Yeterli ve önemli konularda görüşler arasında mesafe olduğu bir gerçektir. Kıbrıs sorununun çözümüne ulaşıncaya kadar daha çok yolumuzun olduğu bir gerçektir. Otuz beş yıllık işgalden ve halkımızın bölünmesinden kaynaklanan dikenli konuları çözmek için büyük çaba gerekmektedir.
İki lider varılan anlaşmalara bağlı ve samimi bir biçimde çabaya devam etmeleridirler. Üzerinde anlaşmaya varılan çerçeve içerisinde tezlerin ve önerilerin sunulmasıyla çözüm çabası başarıya ulaşacaktır. Kıbrıs devletini bağımsız, egemen, federal ve askerlerden arındırılmış kılacak bir çözüme; uluslar arası hukuku ve Avrupa hukukunu, Birleşmiş Milletler kararlarını, 1977-1979 Doruk Anlaşmaları’nı dayanak alacak çözüme iki lider sadece bu şekilde ulaşabileceklerdir.
Cumhurbaşkanı sürecin başından itibaren tek hedefinin Kıbrıslırumların ve Kıbrıslıtürklerin, Kıbrıs halkının tümünün çıkarlarını güvence altına alacak çözüm olduğunu vurguladı. Bu sürecin Kıbrıslılara ait olduğunun ve Kıbrıslıları ilgilendirdiğinin altını çizdi. Geçmişte var olan ayrımları ortadan kaldırmayı hedefleyen, işlerliği olan uygun öneriler sundu. Her iki lider de bu çerçevede ve bu anlayışla çalışmalıdır.
Hedefimiz ortak ve net. Bu hedefe ulaşmak bütün fedakârlıklara değer. Ortak hedef: işgali sona erdirecek, ülkemizi ve halkımızı yeniden birleştirecek adil bir çözümdür. Kıbrıs Cumhuriyeti’nin egemenliğini, bağımsızlığını, toprak bütünlüğünü ve birliğini yeniden sağlayacak iki bölgeli, iki toplumlu federasyon çözümüdür. Yabancı güçlere ülkemize askeri müdahale hakkını vermeyecek bir çözümdür.
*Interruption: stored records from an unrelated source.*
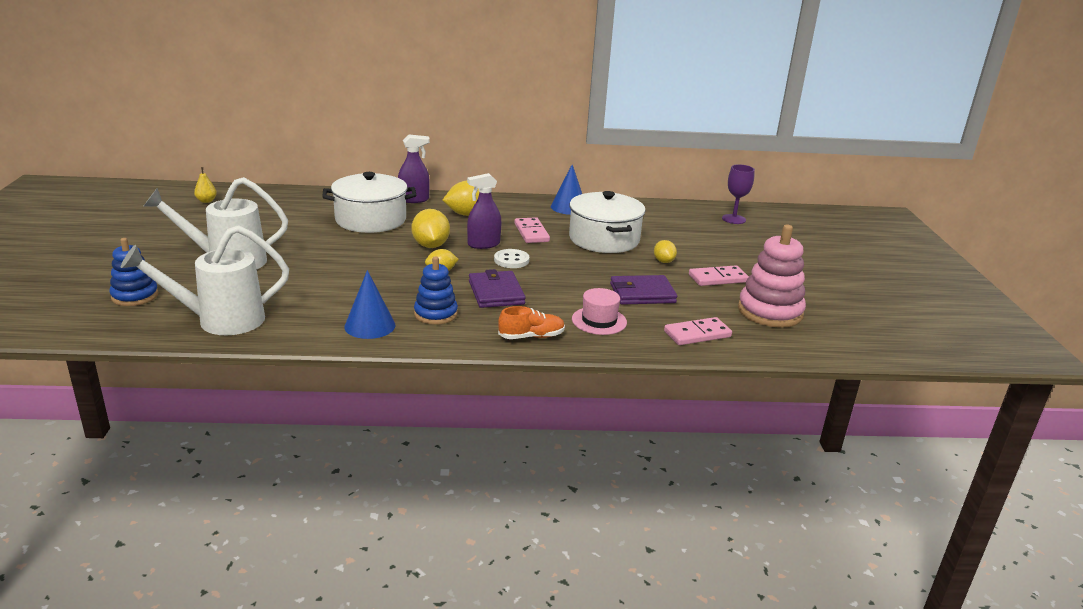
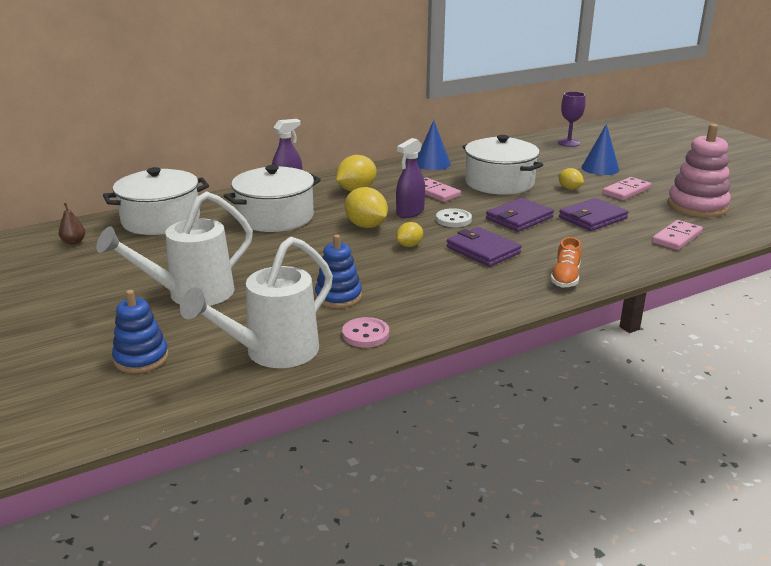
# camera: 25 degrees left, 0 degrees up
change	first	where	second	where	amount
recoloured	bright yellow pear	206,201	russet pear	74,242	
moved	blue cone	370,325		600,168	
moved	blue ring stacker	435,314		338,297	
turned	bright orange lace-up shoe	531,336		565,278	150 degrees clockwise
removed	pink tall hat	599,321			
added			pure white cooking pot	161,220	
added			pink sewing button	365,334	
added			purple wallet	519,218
AKEL olarak Kıbrıs halkının önünde üstlendiğimiz taahhüt budur. Ortak vatanımızın yeniden birleşmesi için mücadelede tüm gücümüzü kullanacağız. Kıbrıs’ın bir ucundan bir ucuna kırlangıçların özgür bir şekilde uçabilmesi için gereken tüm fedakârlıklarda bulunacağız. Babalarımızın yüzünün tekrar gülmesi için, Kıbrıs’ın gençlerinin umutla ilerlemesi için, bunca acıları çeken vatanımızda barış içinde geleceği birlikte inşa etmek için mücadele edeceğiz. Kıbrıslırumların ve Kıbrıslıtürklerin kardeş olduklarını ve geleceği birlikte kuracaklarını özgürce haykırabilmek için mücadeleye devam edeceğiz.